A new online tool unveiled 19 January measures the reproducibility of published scientific papers by analyzing data about articles that cite them.
The software comes at a time when scientific societies and journals are alarmed by evidence that findings in many published articles are not reproducible and are struggling to find reliable methods to evaluate whether they are.
The tool, developed by the for-profit firm Verum Analytics in New Haven, Connecticut, generates a metric called the r-factor that indicates the veracity of a journal article based on the number of other studies that confirm or refute its findings. The r-factor metric has drawn much criticism from academics who said its relatively simple approach might not be sufficient to solve the multifaceted problem that measuring reproducibility presents.
Early reaction to the new tool suggests that Verum has not fully allayed those concerns. The Verum developers concede the tool still has limitations; they said they released it to receive feedback about how well it works and how it could be improved. Verum has developed the project as a labor of love, and Co-Founder Josh Nicholson said he hopes the release of the early version tool will attract potential funders to help improve it.
Verum announced the methodology underlying the tool, based on the r-factor, in a preprint paper last August and refined it in the new tool. It relies solely on data from freely available research papers in the popular biomedical search engine PubMed.
Nicholson and his colleagues developed the tool by first manually examining 48,000 excerpts of text in articles that cited other published papers. Verum’s workers classified each of these passages as either confirming, refuting, or mentioning the other papers. Verum then used these classifications to train an algorithm to autonomously recognize each kind of passage in papers outside this sample group.

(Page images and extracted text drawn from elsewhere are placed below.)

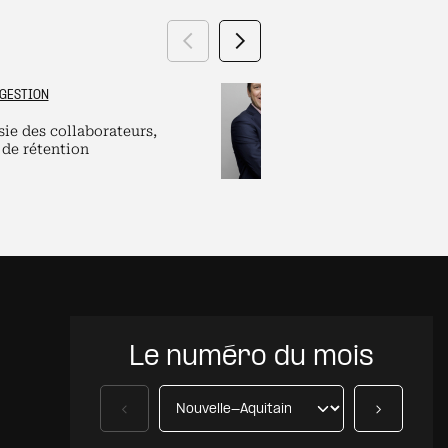
Précédent
Suivant
GESTION
GRAND ES
sie des collaborateurs,
Labels et plate
 de rétention
pour dirigeants
Le numéro du mois
Précédent
Suivant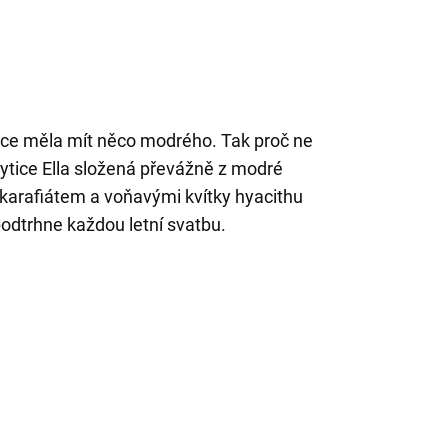
ice měla mít něco modrého. Tak proč ne
kytice Ella složená převážně z modré
 karafiátem a voňavými kvítky hyacithu
dtrhne každou letní svatbu.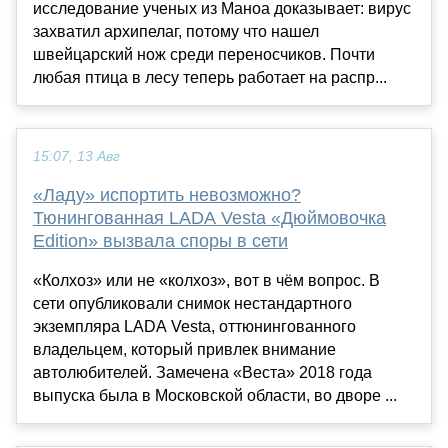
исследование ученых из Маноа доказывает: вирус
захватил архипелаг, потому что нашел
швейцарский нож среди переносчиков. Почти
любая птица в лесу теперь работает на распр...
15:07, 13 Авг
«Ладу» испортить невозможно?
Тюнингованная LADA Vesta «Дюймовочка
Edition» вызвала споры в сети
«Колхоз» или не «колхоз», вот в чём вопрос. В
сети опубликовали снимок нестандартного
экземпляра LADA Vesta, оттюнингованного
владельцем, который привлек внимание
автолюбителей. Замечена «Веста» 2018 года
выпуска была в Московской области, во дворе ...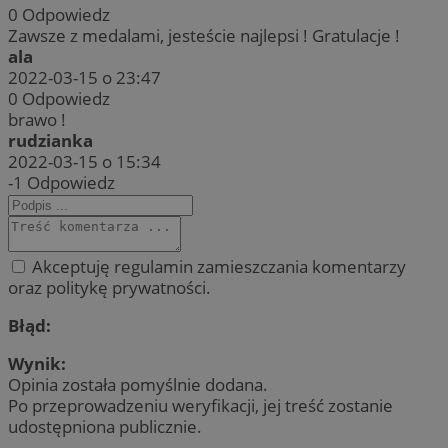
0
Odpowiedz
Zawsze z medalami, jesteście najlepsi ! Gratulacje !
ala
2022-03-15 o 23:47
0
Odpowiedz
brawo !
rudzianka
2022-03-15 o 15:34
-1
Odpowiedz
Akceptuję regulamin zamieszczania komentarzy
oraz politykę prywatności.
Błąd:
Wynik:
Opinia została pomyślnie dodana.
Po przeprowadzeniu weryfikacji, jej treść zostanie
udostępniona publicznie.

Based on a sample of about 10,000 excerpts, Verum’s developers claim their tool correctly classifies passages accurately 93% of the time. But it detects mentioning citations much more precisely than confirming or refuting ones, which were much less common in their sample. The vast majority of articles mention previous studies without confirming or refuting their claims; only about 8% of all citations are confirmatory and only about 1% are refuting.
The tool’s users can apply the algorithm by entering an article’s unique PubMed identifier code. The algorithm scours PubMed to find articles that cite the paper of interest and all passages that confirm, refute, or mention the paper. The tool then generates an r-factor score for the paper by dividing the number of confirming papers by the sum of the confirming and refuting papers.
This formula tends to assign high scores, close to 1, to papers seldom refuted. The low number of refuting papers in Verum’s database means that many articles have r-factors of 1—which tends to limit the tool’s usefulness. (R-factors also contain a subscript number indicating the total number of studies that attempted to replicate the paper—an r-factor of 116 means the tool scanned 16 replication studies.)
Psychologist Christopher Chartier of Ashland University in Ohio, who developed an online platform that assists with the logistics of replication studies, tried the new tool at the request of ScienceInsider. “It appears to do what it claims to do, but I don't find much value in the results,” he says. One reason, he says, is that r-factors may be skewed by a publication bias—where scholarly journals favorably publish positive results over negative results. “We simply can’t trust the published literature to be a reliable and valid indicator of a finding’s replicability,” Chartier said.
“Attempting to estimate the robustness of a published research finding is notoriously difficult,” said Marcus Munafò, a biological psychologist at the University of Bristol in the United Kingdom, a key figure in tackling irreproducibility. It’s difficult, he said, to know the precision or quality of individual confirmatory or refuting studies without reading them.
Another limitation in Verum’s tool is that because it trawls only freely available papers on PubMed, it misses paywalled scholarly literature.
Still, the Verum team will press on. Next on their agenda is to increase the number of sample papers used to train their algorithm to improve its accuracy in recognizing confirming and refuting papers.